The Top Merits of Apple, As Seen By Buffett and Other Investors
- Pricing power is something we touched on above, which is something Buffett has been vocal about. Buffett said in 2018 that he loves Apple as an investment because of the power of its ecosystem and brand. He was never interested in short-term financials. His interest in Apple is based on the millions of people who “live their lives” by Apple. He even went so far as to say that the iPhone is “enormously underpriced” — it’s worth more than the $1,000 Apple charges. The claim seems astonishing, a $1,000 phone seems pricey after all. To that argument Buffett counters, would you give up your phone for $1,000? For most, the answer is no, and that proves Buffett’s point, Apple has the power to further increase prices.
- Apple’s stock buyback program acts as a support system for its stock. This program has helped Apple to drive healthy earnings growth. For example, Apple could buy back 3% to 4% of its shares through 2026 without adding any net debt. Buybacks boost earnings per share by reducing outstanding share counts.
- Apple’s dividend satisfies income investors
- Apple controls the screen with its own operating system – just look at how quickly Parler’s valuation collapsed when Apple and Alphabet removed it from their App and Play stores respectively.

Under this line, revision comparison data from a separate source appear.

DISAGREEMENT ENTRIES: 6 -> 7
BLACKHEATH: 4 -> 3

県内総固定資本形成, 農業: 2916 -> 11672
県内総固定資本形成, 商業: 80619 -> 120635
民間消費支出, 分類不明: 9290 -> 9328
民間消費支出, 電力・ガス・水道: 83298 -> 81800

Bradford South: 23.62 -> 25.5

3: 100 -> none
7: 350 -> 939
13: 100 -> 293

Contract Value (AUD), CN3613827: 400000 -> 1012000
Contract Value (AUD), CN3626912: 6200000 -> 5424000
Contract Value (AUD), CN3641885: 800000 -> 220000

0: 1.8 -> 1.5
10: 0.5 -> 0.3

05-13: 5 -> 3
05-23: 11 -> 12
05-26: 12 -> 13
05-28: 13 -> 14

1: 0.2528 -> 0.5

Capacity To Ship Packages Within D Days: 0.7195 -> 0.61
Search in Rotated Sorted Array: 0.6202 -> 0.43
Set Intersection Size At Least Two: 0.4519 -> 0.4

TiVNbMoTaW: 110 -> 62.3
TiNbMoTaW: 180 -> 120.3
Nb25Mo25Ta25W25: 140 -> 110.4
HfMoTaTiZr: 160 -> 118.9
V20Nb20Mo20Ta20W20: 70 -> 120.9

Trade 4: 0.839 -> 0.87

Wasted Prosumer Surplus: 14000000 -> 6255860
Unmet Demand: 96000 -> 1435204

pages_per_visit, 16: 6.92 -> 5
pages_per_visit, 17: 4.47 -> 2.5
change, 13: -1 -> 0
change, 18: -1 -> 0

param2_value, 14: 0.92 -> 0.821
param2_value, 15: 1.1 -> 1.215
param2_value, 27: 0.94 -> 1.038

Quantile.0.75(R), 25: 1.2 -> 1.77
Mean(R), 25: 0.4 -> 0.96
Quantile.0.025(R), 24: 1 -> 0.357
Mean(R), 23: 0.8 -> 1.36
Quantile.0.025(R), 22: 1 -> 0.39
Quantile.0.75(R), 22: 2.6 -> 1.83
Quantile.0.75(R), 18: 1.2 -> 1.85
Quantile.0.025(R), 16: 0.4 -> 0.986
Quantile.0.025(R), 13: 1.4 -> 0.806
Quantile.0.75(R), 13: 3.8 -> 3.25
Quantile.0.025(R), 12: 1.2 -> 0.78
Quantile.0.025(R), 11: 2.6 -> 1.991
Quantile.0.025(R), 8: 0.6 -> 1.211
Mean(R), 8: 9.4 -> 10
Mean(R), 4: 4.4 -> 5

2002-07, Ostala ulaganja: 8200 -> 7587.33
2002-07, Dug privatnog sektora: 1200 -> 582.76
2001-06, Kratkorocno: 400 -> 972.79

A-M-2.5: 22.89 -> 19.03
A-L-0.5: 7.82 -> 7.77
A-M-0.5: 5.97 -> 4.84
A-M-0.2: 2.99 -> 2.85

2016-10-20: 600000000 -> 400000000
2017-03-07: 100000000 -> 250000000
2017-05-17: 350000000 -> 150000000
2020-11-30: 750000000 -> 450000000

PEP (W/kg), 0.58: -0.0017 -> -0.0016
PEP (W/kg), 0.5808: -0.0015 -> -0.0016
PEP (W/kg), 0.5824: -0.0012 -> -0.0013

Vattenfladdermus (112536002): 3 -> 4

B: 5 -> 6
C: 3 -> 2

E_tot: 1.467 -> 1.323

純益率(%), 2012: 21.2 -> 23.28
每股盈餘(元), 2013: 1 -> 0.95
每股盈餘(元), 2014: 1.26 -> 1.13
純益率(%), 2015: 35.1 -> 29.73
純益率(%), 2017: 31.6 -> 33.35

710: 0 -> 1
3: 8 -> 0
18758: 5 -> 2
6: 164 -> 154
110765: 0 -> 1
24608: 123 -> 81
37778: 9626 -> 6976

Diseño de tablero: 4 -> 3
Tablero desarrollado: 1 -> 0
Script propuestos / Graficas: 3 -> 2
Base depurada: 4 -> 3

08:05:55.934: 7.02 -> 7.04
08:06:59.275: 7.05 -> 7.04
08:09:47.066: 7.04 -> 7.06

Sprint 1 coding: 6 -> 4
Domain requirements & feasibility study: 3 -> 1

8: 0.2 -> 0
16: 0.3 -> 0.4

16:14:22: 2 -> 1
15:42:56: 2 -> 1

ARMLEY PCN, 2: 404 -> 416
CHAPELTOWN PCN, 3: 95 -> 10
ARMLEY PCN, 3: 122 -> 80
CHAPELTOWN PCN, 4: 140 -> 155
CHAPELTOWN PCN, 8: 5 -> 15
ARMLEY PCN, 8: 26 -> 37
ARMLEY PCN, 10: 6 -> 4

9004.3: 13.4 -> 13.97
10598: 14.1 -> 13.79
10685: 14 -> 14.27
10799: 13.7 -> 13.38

What the Future Holds for Apple
In 2018, Apple became the first publicly traded American company to reach a $1 trillion market cap, hitting $2 trillion just over two years later, and the company is showing no signs of slowing down. Indeed it recently hit a $3 trillion market capitalization.
The Apple Car is being described as the company’s “next star product” and will likely be marketed as a very high-end model. There has even been talk of Apple’s secret satellite project. These satellites would be dedicated solely to Apple-related data, allowing for faster transmission.
All that said, there’s a clear reason Buffett has allowed Apple to grow as large as it has in Berkshire Hathaway’s portfolio. Apple is a company that continues to grow revenues and profits through all economic cycles. The lesson is clear from Buffett. Even if you invest in a great company long after the story is known, the opportunity to make a lot of money still exists.